I wish he had never gone to Europe, or had decided to move back here with the new bride a long time ago. Wandering all over the earth is great when you are 25, but sooner or later we all get old and sick and we need a community of friends and family to rely on. Moving from one glamorous city to the next glamorous city sounds fabulous, but never having a place to really call home---is a bad idea. I hope that now finally, we can introduce him to to concept of a nice steady boring stable routine.

So this is our plan, and so far, it's the best we can do, however inadequate it is. I don't know what else we could do.

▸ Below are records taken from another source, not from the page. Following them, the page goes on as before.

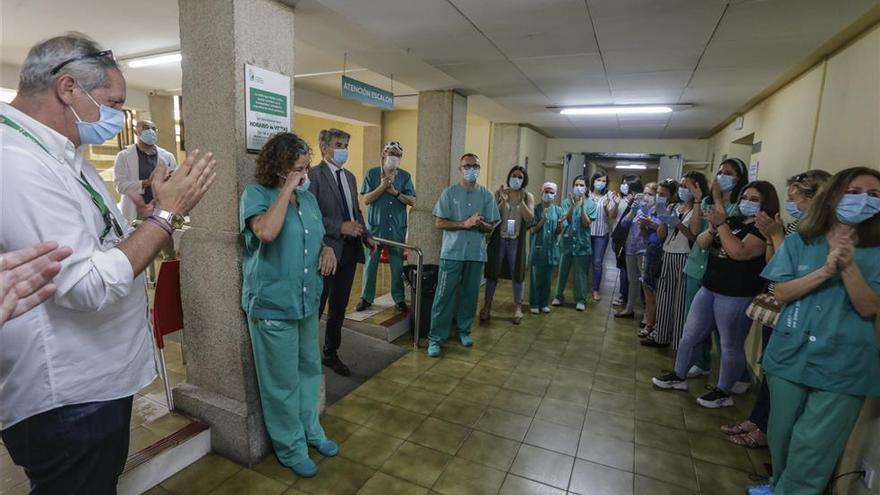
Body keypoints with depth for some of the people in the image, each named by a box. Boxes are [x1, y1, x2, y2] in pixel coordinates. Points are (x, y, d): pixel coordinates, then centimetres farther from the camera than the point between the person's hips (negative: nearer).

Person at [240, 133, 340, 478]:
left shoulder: (308, 197, 9)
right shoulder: (256, 194, -11)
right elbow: (266, 232, -31)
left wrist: (327, 248, 0)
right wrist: (286, 190, -23)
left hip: (307, 301, 7)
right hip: (273, 305, -7)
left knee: (309, 370, 19)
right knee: (283, 381, 7)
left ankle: (311, 431, 39)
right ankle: (291, 448, 27)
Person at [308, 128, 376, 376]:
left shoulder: (350, 177, 15)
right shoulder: (313, 175, -10)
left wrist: (366, 236, 6)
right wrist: (340, 227, -22)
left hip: (350, 249, 7)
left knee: (339, 307, 17)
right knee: (317, 306, 4)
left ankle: (331, 353, 33)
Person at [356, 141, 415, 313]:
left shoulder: (405, 176, 6)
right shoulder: (372, 173, 2)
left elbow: (412, 201, 0)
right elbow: (366, 199, -4)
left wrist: (395, 192, -12)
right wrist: (382, 187, -14)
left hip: (397, 227, 1)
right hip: (375, 225, -1)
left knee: (397, 265, 6)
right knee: (370, 263, 5)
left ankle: (399, 299, 18)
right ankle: (366, 298, 18)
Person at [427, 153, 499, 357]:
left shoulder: (487, 195, 6)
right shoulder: (449, 192, 0)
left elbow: (491, 227, 7)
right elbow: (439, 222, -5)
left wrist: (480, 224, -16)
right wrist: (465, 223, -16)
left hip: (476, 253, 3)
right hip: (452, 252, -3)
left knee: (470, 294, 11)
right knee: (444, 295, -2)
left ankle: (463, 330, 28)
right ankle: (436, 337, 6)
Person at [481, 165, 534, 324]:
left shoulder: (528, 196, 3)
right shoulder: (500, 192, 1)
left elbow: (530, 218, -9)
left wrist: (521, 201, -17)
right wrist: (503, 200, -19)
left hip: (516, 241, 0)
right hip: (499, 238, 0)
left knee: (516, 273, 4)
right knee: (493, 271, 4)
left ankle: (518, 307, 18)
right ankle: (487, 305, 16)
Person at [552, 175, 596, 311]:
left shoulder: (591, 204, -2)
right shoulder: (567, 201, 0)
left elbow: (586, 223, -11)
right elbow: (567, 219, -11)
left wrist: (582, 206, -21)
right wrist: (572, 205, -23)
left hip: (582, 243, -1)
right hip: (567, 242, 1)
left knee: (580, 273, 5)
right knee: (562, 271, 10)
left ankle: (580, 299, 17)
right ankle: (559, 296, 24)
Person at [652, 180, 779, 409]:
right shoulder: (733, 221, 12)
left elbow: (739, 252, -26)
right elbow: (701, 243, 7)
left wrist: (721, 224, -21)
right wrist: (713, 227, -12)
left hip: (737, 296, -7)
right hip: (709, 288, 8)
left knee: (731, 345, 6)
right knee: (689, 335, 13)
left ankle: (723, 393, 21)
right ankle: (679, 377, 28)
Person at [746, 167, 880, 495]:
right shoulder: (798, 242, 1)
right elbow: (780, 293, -6)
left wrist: (849, 267, -22)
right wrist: (825, 271, -19)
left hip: (842, 367, -1)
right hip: (791, 356, 2)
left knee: (812, 448, 0)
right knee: (781, 436, 16)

I have to blog more about me now, this is getting to be too much. Maybe tomorrow.


  1. Sadly, I think, if the person is not a danger to themselves or others, they can indeed refuse treatment. Some treatment is too hard, with too many side effects, and never having had to do that I can't really judge people who decide that they can't take that.
    P doesn't sound like he is in that category, though, and I hope that he can get to a place where he actually wants to work on his treatment, and that family support can help get him there.

  2. These situations are incredibly complex. You are doing what you think is best for him. I am so sorry you have to deal with this, you've already got 'the job' pregnancy!

    Your mention of patient rights reminded me of the homeless men I used to work with in our shelter program. There are no easy answers, but I think you are right about family and social supports. These guys are all on the streets because of government cutbacks that were presented as empowering to these patients.

  3. As a marriage and family therapist I think that what you are doing is the right thing to do. Those who toiled to "free" mental patients from treatment did them a terrible disservice. With good treatment and follow up, people can return to their lives better equipped with tools to help them be happy and productive. People whose judgment is impaired need to be helped. Would we let someone we love who has a broken leg or a bleeding wound avoid medical care? You and your family are doing the right thing and I pray that your brother-in-law is able to have a chance at living a better life as a result.
    Dr. Rona Michelson

  4. I'm so sorry you guys are going through this. I really hope that he comes around and is able to admit to needing help. In any case, it is clear that you all care so much and you only want what is best for him. I hope he will rely on you guys a little and let himself be helped. I know, admitting to needing help is a really hard thing for a lot of people. But it isn't a sign of weakness (like I once thought it was), it is a sign of great strength.

  5. My family went through the same thing with my sister. Everywhere we turned for help, we found no assistance because my sister was resistant to treatment. This was particularly surprising to us because, at the time, she was a minor, so we thought my parents would be able to make these sorts of life-saving decisions on her behalf. But they weren't.

    Fortunately, because we were totally relentless in trying to save her, she finally reached a point where she lives a stable, independent and relatively happy life. But if we'd just left her to her own devices, I'm certain she wouldn't have made it to 18.

    I hope your family has a similar experience to ours. I know how hard it is. I'll be thinking of you.

  6. You all love P., so I don't see what else you could possibly do. It sounds like it will be a difficult journey, but, especially for his kids, it sounds like the best plan. I hope his doctors know what they're doing. I have the same cynicism you do toward most of them...but there are a few good ones out there, and I hope P. has one of them.